There's a Gurkha event at the San Pedro / Rancho Palos Verdes CLASSIC TOBACCO store this Friday if anyone local (LOS ANGELES AREA) is interested:


CLASSIC TOBACCO
28390 S Western Ave
Rancho Palos Verdes, CA 90275
(310) 547-1061

EVENT TIME: 4pm - 9pm

I've been once before; they have food, drink, a free cigar or two, specials, raffles, an indoor lounge & outdoor tented area for the event. I won a $200 box of G5 Avengers a couple months back!

Let me know if you plan on attending; this joint is in my backyard!

Please help support our local California B&M's & participate & buy some sticks.
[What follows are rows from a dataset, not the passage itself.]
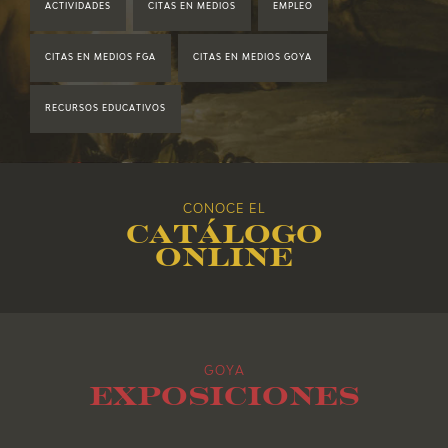
ACTIVIDADES
CITAS EN MEDIOS
EMPLEO
2019
CITAS EN MEDIOS FGA
CITAS EN MEDIOS GOYA
2018
RECURSOS EDUCATIVOS
2017
2016
CONOCE EL
Catálogo
2015
online
2014
2013
GOYA
2012
Exposiciones
2011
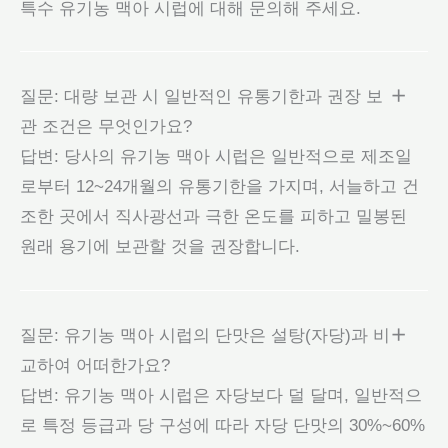
특수 유기농 맥아 시럽에 대해 문의해 주세요.
질문: 대량 보관 시 일반적인 유통기한과 권장 보
관 조건은 무엇인가요?
답변: 당사의 유기농 맥아 시럽은 일반적으로 제조일
로부터 12~24개월의 유통기한을 가지며, 서늘하고 건
조한 곳에서 직사광선과 극한 온도를 피하고 밀봉된
원래 용기에 보관할 것을 권장합니다.
질문: 유기농 맥아 시럽의 단맛은 설탕(자당)과 비
교하여 어떠한가요?
답변: 유기농 맥아 시럽은 자당보다 덜 달며, 일반적으
로 특정 등급과 당 구성에 따라 자당 단맛의 30%~60%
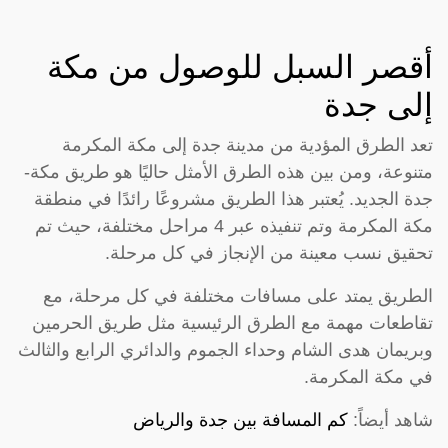
أقصر السبل للوصول من مكة
إلى جدة
تعد الطرق المؤدية من مدينة جدة إلى مكة المكرمة
متنوعة، ومن بين هذه الطرق الأمثل حاليًا هو طريق مكة-
جدة الجديد. يُعتبر هذا الطريق مشروعًا رائدًا في منطقة
مكة المكرمة وتم تنفيذه عبر 4 مراحل مختلفة، حيث تم
تحقيق نسب معينة من الإنجاز في كل مرحلة.
الطريق يمتد على مسافات مختلفة في كل مرحلة، مع
تقاطعات مهمة مع الطرق الرئيسية مثل طريق الحرمين
وبريمان هدى الشام وحداء الجموم والدائري الرابع والثالث
في مكة المكرمة.
شاهد أيضاً:
كم المسافة بين جدة والرياض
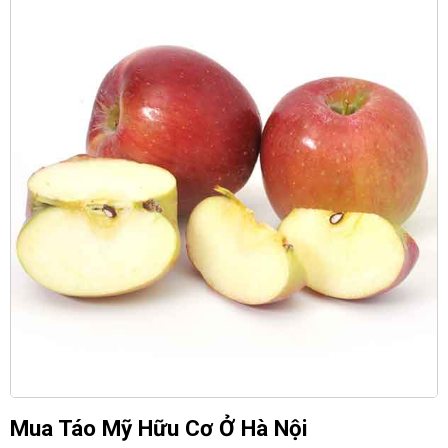
Mua Táo Mỹ Hữu Cơ Ở Hà Nội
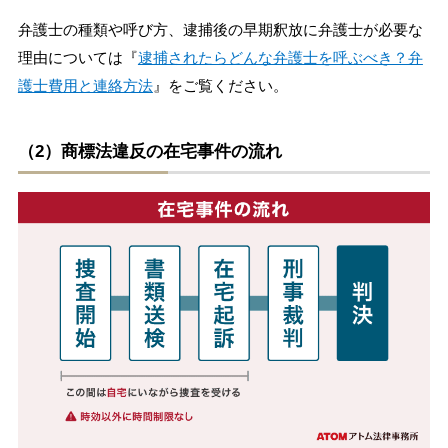
弁護士の種類や呼び方、逮捕後の早期釈放に弁護士が必要な
理由については『
逮捕されたらどんな弁護士を呼ぶべき？弁
護士費用と連絡方法
』をご覧ください。
（2）商標法違反の在宅事件の流れ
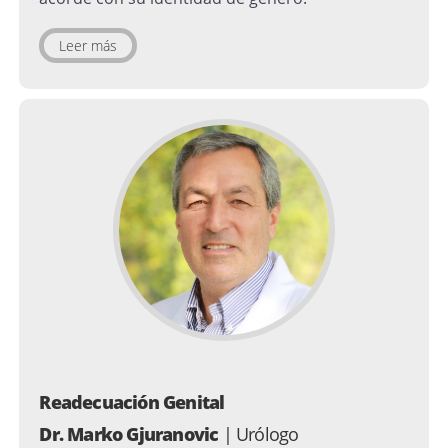
Leer más
Readecuación Genital
Dr. Marko Gjuranovic
| Urólogo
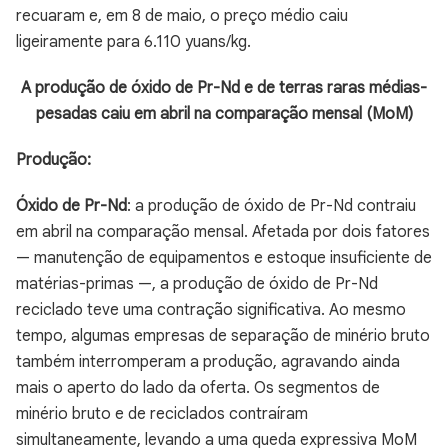
recuaram e, em 8 de maio, o preço médio caiu
ligeiramente para 6.110 yuans/kg.
A produção de óxido de Pr-Nd e de terras raras médias-
pesadas caiu em abril na comparação mensal (MoM)
Produção:
Óxido de Pr-Nd
: a produção de óxido de Pr-Nd contraiu
em abril na comparação mensal. Afetada por dois fatores
— manutenção de equipamentos e estoque insuficiente de
matérias-primas —, a produção de óxido de Pr-Nd
reciclado teve uma contração significativa. Ao mesmo
tempo, algumas empresas de separação de minério bruto
também interromperam a produção, agravando ainda
mais o aperto do lado da oferta. Os segmentos de
minério bruto e de reciclados contraíram
simultaneamente, levando a uma queda expressiva MoM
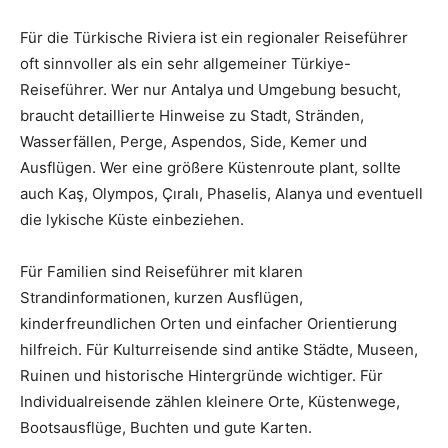
Für die Türkische Riviera ist ein regionaler Reiseführer
oft sinnvoller als ein sehr allgemeiner Türkiye-
Reiseführer. Wer nur Antalya und Umgebung besucht,
braucht detaillierte Hinweise zu Stadt, Stränden,
Wasserfällen, Perge, Aspendos, Side, Kemer und
Ausflügen. Wer eine größere Küstenroute plant, sollte
auch Kaş, Olympos, Çıralı, Phaselis, Alanya und eventuell
die lykische Küste einbeziehen.
Für Familien sind Reiseführer mit klaren
Strandinformationen, kurzen Ausflügen,
kinderfreundlichen Orten und einfacher Orientierung
hilfreich. Für Kulturreisende sind antike Städte, Museen,
Ruinen und historische Hintergründe wichtiger. Für
Individualreisende zählen kleinere Orte, Küstenwege,
Bootsausflüge, Buchten und gute Karten.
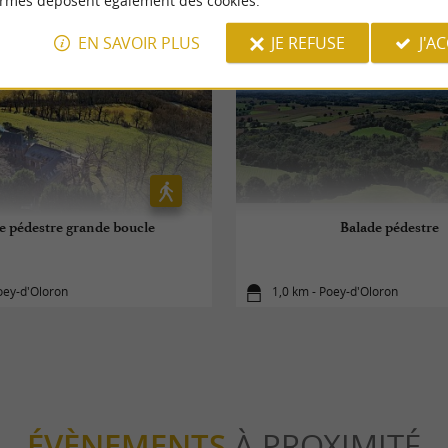
ormes déposent également des cookies.
EN SAVOIR PLUS
JE REFUSE
J'A
e pédestre grande boucle
Balade pédestre
oey-d'Oloron
1,0 km - Poey-d'Oloron
ÉVÈNEMENTS
À PROXIMITÉ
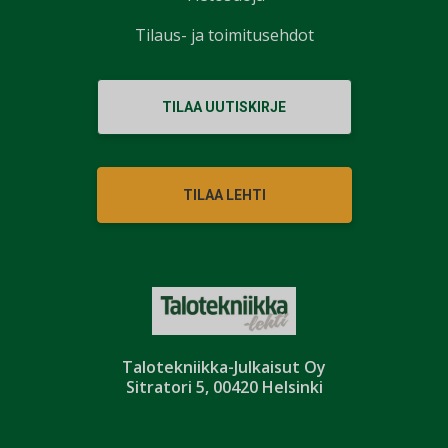
Tilaus- ja toimitusehdot
TILAA UUTISKIRJE
TILAA LEHTI
Talotekniikka-Julkaisut Oy
Sitratori 5, 00420 Helsinki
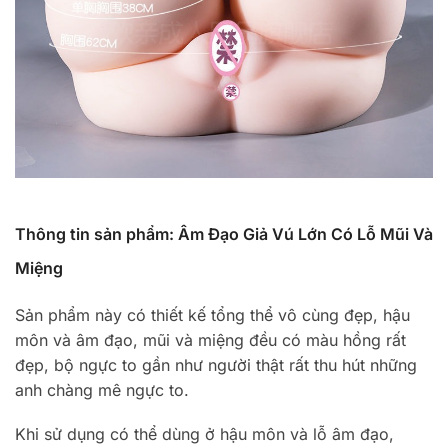
Thông tin sản phẩm: Âm Đạo Giả Vú Lớn Có Lỗ Mũi Và
Miệng
Sản phẩm này có thiết kế tổng thể vô cùng đẹp, hậu
môn và âm đạo, mũi và miệng đều có màu hồng rất
đẹp, bộ ngực to gần như người thật rất thu hút những
anh chàng mê ngực to.
Khi sử dụng có thể dùng ở hậu môn và lỗ âm đạo,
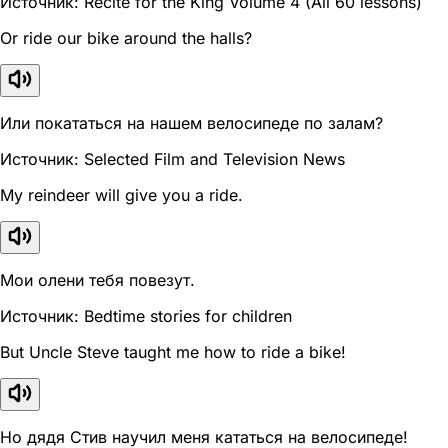
Источник: Recite for the King Volume 4 (All 60 lessons)
Or ride our bike around the halls?
Или покататься на нашем велосипеде по залам?
Источник: Selected Film and Television News
My reindeer will give you a ride.
Мои олени тебя повезут.
Источник: Bedtime stories for children
But Uncle Steve taught me how to ride a bike!
Но дядя Стив научил меня кататься на велосипеде!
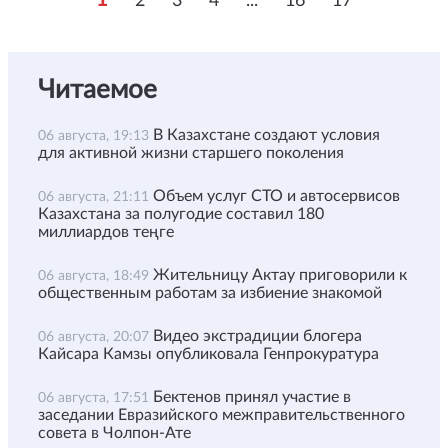
1
2
3
4
...
16
17
Читаемое
В Казахстане создают условия
06 августа, 19:13
для активной жизни старшего поколения
Объем услуг СТО и автосервисов
06 августа, 21:11
Казахстана за полугодие составил 180
миллиардов теңге
Жительницу Актау приговорили к
06 августа, 18:49
общественным работам за избиение знакомой
Видео экстрадиции блогера
06 августа, 20:07
Кайсара Камзы опубликовала Генпрокуратура
Бектенов принял участие в
06 августа, 17:51
заседании Евразийского межправительственного
совета в Чолпон-Ате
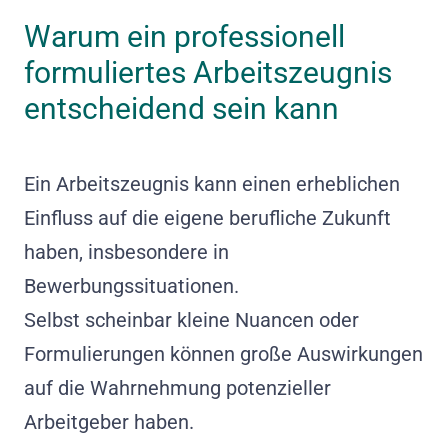
Warum ein professionell
formuliertes Arbeitszeugnis
entscheidend sein kann
Ein Arbeitszeugnis kann einen erheblichen
Einfluss auf die eigene berufliche Zukunft
haben, insbesondere in
Bewerbungssituationen.
Selbst scheinbar kleine Nuancen oder
Formulierungen können große Auswirkungen
auf die Wahrnehmung potenzieller
Arbeitgeber haben.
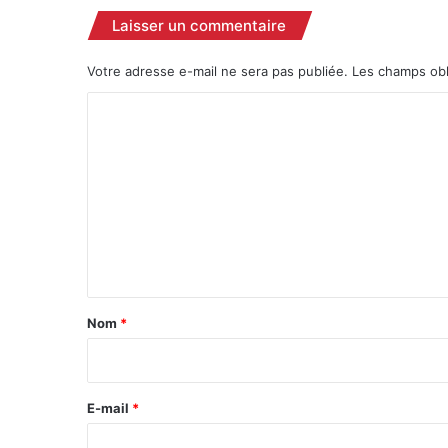
Laisser un commentaire
Votre adresse e-mail ne sera pas publiée.
Les champs obl
C
o
m
m
e
n
t
a
Nom
*
i
r
e
E-mail
*
*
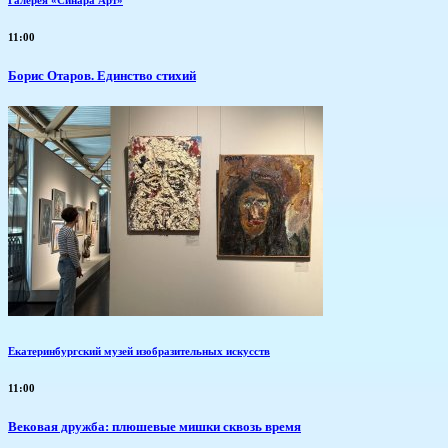
11:00
Борис Отаров. Единство стихий
Екатеринбургский музей изобразительных искусств
11:00
Вековая дружба: плюшевые мишки сквозь время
(I am in no way affiliated with Classic Tobacco)


----------



## mrreindeer (Sep 4, 2008)

BUMP


----------



## mrreindeer (Sep 4, 2008)

B-U-M-P

Let me know if you're thinking of going too!


----------



## mrreindeer (Sep 4, 2008)

BUMP


----------



## mrreindeer (Sep 4, 2008)

See you there!?

some more details from the flyer:

For a night of smokes, snacks & beverages

GURKHA SPECIALS

Buy 3 cigars, get 1 free
Buy 10 cigars, get 4 free
Buy 20 cigars, get 8 free

Classic Tobacco Raffle - A chance to win lots of prizes! including humidors, lighters, cigars, women, etc.

One free Gurkha cigar just for walking in the cigar room and a chance to win a box of Gurkha cigars

-2 months ago when I was there, they raffled off 2 full boxes of Gurkha cigars ($200+ value/each), a very nice desktop humidor with drawers, 2 2-sleeve travel cases and a few other things. Raffle tickets were $1/each; I think you got 6 for $5.


----------



## mrreindeer (Sep 4, 2008)

BUMP


----------